TEXT SHOWN —
┌──
Edmund Scott, an English trader on Java
, thus described arrack as “a kind of hot drink that is used in most of those parts of the world instead of wine.” British sailors in the tropics mostly drank sour wine and even sourer beer due to the fact that neither stood up well to tropical heat (even with the extra hops of India Pale Ale, a type of beer that in any case wasn’t developed until a few hundred years later).

Thus when Scott learned of arrack in 1604 from the Chinese tavern-keeper next door who distilled it in a backyard shed for his customers it was a revelation. Distilled spirits don’t go bad in the tropical heat, and they don’t oxidize. While this made arrack an exciting discovery for the British in general, this revelation wasn’t such a happy one to Scott himself. Under the cover of the noise of boiling water and clamor of tubs full of mash in the distilling shed, the Chinese tavern-keeper next door tunneled under Scott’s warehouse to steal the treasure Scott had buried
in jars: 3000 silver Spanish pieces of eight from the mines in Bolivia, the same silver mines from which, 250 years later, Chilean and Peruvian miners brought mining techniques to the California gold fields of 1849. But I digress.

Before long the British were buying immense quantities of arrack, despite its expense; after all, navies full of British sailors needed something to drink, and rum hadn’t yet been invented. The Chinese settlements in Java were concentrated in Batavia (modern-day Jakarta), and it was here that the main industrial production occurred. Almost immediately, around 1610, arrack became the main ingredient in what cocktail historian David Wondrich calls
“the original monarch of mixed drinks”
└──
DATA SEGMENT —
┌──
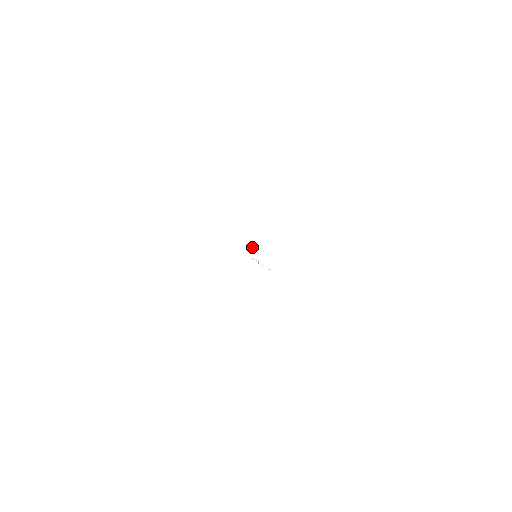
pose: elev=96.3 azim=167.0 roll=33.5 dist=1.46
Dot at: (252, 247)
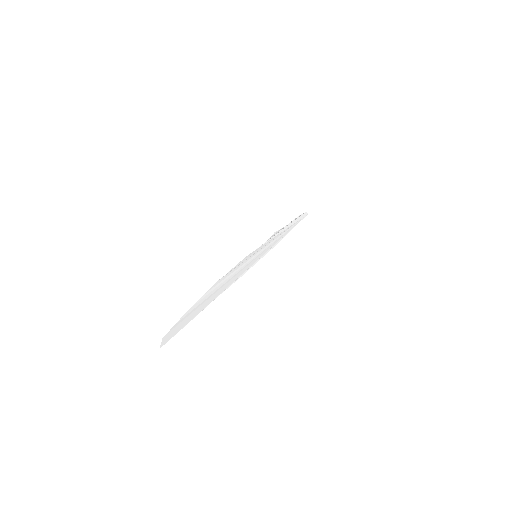
Dot at: (233, 282)
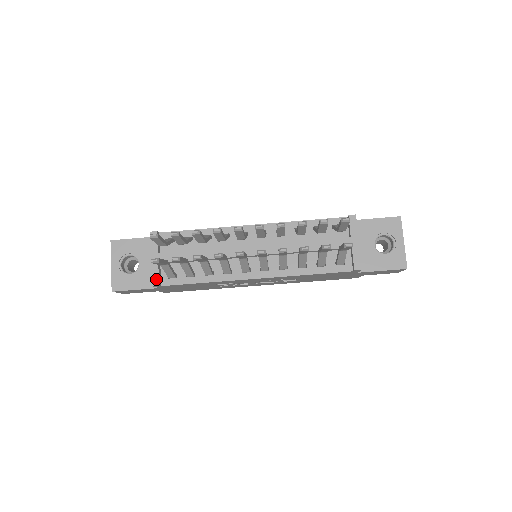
└──
SET TASK — In the passage on arrack, reproduce word for word the stretch that opens with the words containing "Edmund Scott, an" and closes with "hundred years later).".

COMPLETE RESPONSE —
Edmund Scott, an English trader on Java
, thus described arrack as “a kind of hot drink that is used in most of those parts of the world instead of wine.” British sailors in the tropics mostly drank sour wine and even sourer beer due to the fact that neither stood up well to tropical heat (even with the extra hops of India Pale Ale, a type of beer that in any case wasn’t developed until a few hundred years later).